• Work item
Take every line from the records below that includes the word "wrist".

• Data excerpts
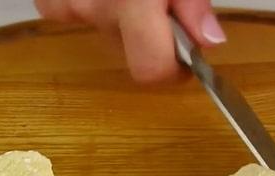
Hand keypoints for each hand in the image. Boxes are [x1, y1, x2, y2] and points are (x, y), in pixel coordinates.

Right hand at [34, 0, 225, 82]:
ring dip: (120, 14)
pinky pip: (72, 11)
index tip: (186, 54)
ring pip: (105, 30)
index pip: (150, 69)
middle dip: (150, 31)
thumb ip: (192, 0)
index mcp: (131, 2)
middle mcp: (94, 7)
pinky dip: (91, 0)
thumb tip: (207, 40)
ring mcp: (66, 2)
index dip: (172, 70)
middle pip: (129, 48)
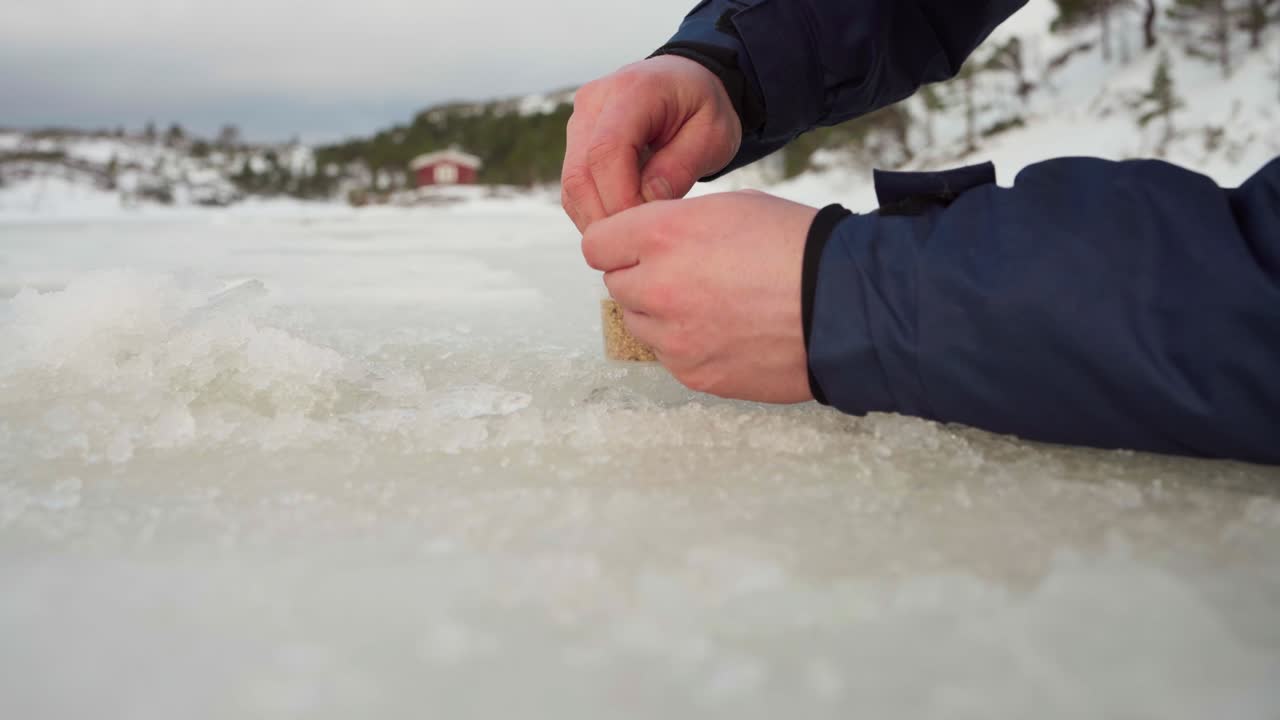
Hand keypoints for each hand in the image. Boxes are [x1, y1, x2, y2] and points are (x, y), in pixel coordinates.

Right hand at [562, 55, 742, 231]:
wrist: (688, 84)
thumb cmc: (704, 108)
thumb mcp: (712, 135)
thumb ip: (679, 167)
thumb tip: (644, 203)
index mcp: (633, 90)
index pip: (606, 151)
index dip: (621, 198)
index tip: (647, 229)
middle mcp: (595, 101)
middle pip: (579, 174)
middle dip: (607, 218)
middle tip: (640, 244)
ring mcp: (579, 121)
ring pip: (571, 186)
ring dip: (598, 220)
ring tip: (635, 237)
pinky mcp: (575, 141)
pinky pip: (574, 188)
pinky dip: (594, 213)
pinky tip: (623, 224)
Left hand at [584, 191, 818, 403]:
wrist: (846, 306)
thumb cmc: (798, 247)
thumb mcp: (732, 207)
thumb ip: (676, 223)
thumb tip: (648, 240)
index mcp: (664, 235)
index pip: (596, 243)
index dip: (618, 241)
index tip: (637, 244)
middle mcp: (658, 287)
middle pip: (615, 284)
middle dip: (641, 275)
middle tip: (686, 271)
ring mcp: (674, 337)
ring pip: (638, 323)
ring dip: (660, 312)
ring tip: (711, 301)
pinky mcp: (694, 374)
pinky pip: (669, 356)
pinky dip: (686, 344)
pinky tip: (726, 329)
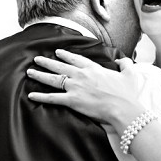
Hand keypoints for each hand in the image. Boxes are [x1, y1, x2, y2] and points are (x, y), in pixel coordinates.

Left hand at [26, 50, 142, 128]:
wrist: (123, 108)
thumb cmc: (127, 93)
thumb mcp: (130, 75)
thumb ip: (126, 65)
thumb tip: (124, 60)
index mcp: (93, 68)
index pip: (76, 59)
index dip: (65, 55)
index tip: (57, 52)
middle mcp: (81, 75)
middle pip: (60, 66)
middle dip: (47, 62)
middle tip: (37, 59)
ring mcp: (75, 87)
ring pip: (53, 79)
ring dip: (40, 75)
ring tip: (30, 72)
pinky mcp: (72, 100)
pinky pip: (52, 98)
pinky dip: (41, 96)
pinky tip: (31, 95)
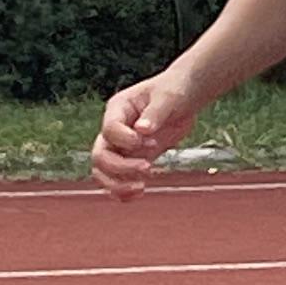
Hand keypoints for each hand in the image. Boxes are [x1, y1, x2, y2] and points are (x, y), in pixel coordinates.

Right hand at [92, 78, 193, 198]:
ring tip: (140, 188)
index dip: (125, 140)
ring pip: (103, 172)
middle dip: (121, 167)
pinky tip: (139, 194)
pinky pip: (118, 179)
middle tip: (147, 168)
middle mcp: (114, 129)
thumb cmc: (174, 90)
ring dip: (118, 185)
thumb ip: (155, 113)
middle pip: (100, 155)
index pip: (109, 129)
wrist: (184, 97)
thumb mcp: (168, 97)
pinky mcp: (133, 158)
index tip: (150, 141)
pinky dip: (123, 191)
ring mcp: (121, 146)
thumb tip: (142, 130)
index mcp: (118, 109)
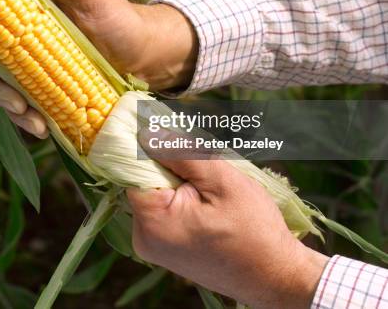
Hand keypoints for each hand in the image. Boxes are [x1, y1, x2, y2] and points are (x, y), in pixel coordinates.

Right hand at [0, 0, 197, 137]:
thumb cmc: (119, 17)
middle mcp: (19, 32)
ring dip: (10, 106)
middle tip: (17, 104)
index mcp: (23, 3)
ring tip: (34, 122)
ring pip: (1, 84)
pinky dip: (27, 118)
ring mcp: (30, 61)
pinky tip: (42, 129)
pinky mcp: (42, 86)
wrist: (146, 55)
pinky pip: (22, 103)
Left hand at [127, 154, 327, 308]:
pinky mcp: (163, 246)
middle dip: (170, 164)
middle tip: (204, 166)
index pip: (132, 168)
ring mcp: (152, 244)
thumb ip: (181, 153)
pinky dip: (181, 196)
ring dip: (179, 180)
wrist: (275, 276)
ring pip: (156, 191)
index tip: (172, 135)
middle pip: (144, 179)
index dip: (151, 147)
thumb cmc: (255, 230)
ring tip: (210, 186)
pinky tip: (206, 201)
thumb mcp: (222, 181)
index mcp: (152, 222)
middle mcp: (143, 236)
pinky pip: (164, 207)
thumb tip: (147, 131)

• Solution to this exercise
wrist: (688, 84)
wrist: (846, 306)
wrist: (123, 108)
wrist: (184, 97)
wrist: (146, 55)
wrist: (275, 276)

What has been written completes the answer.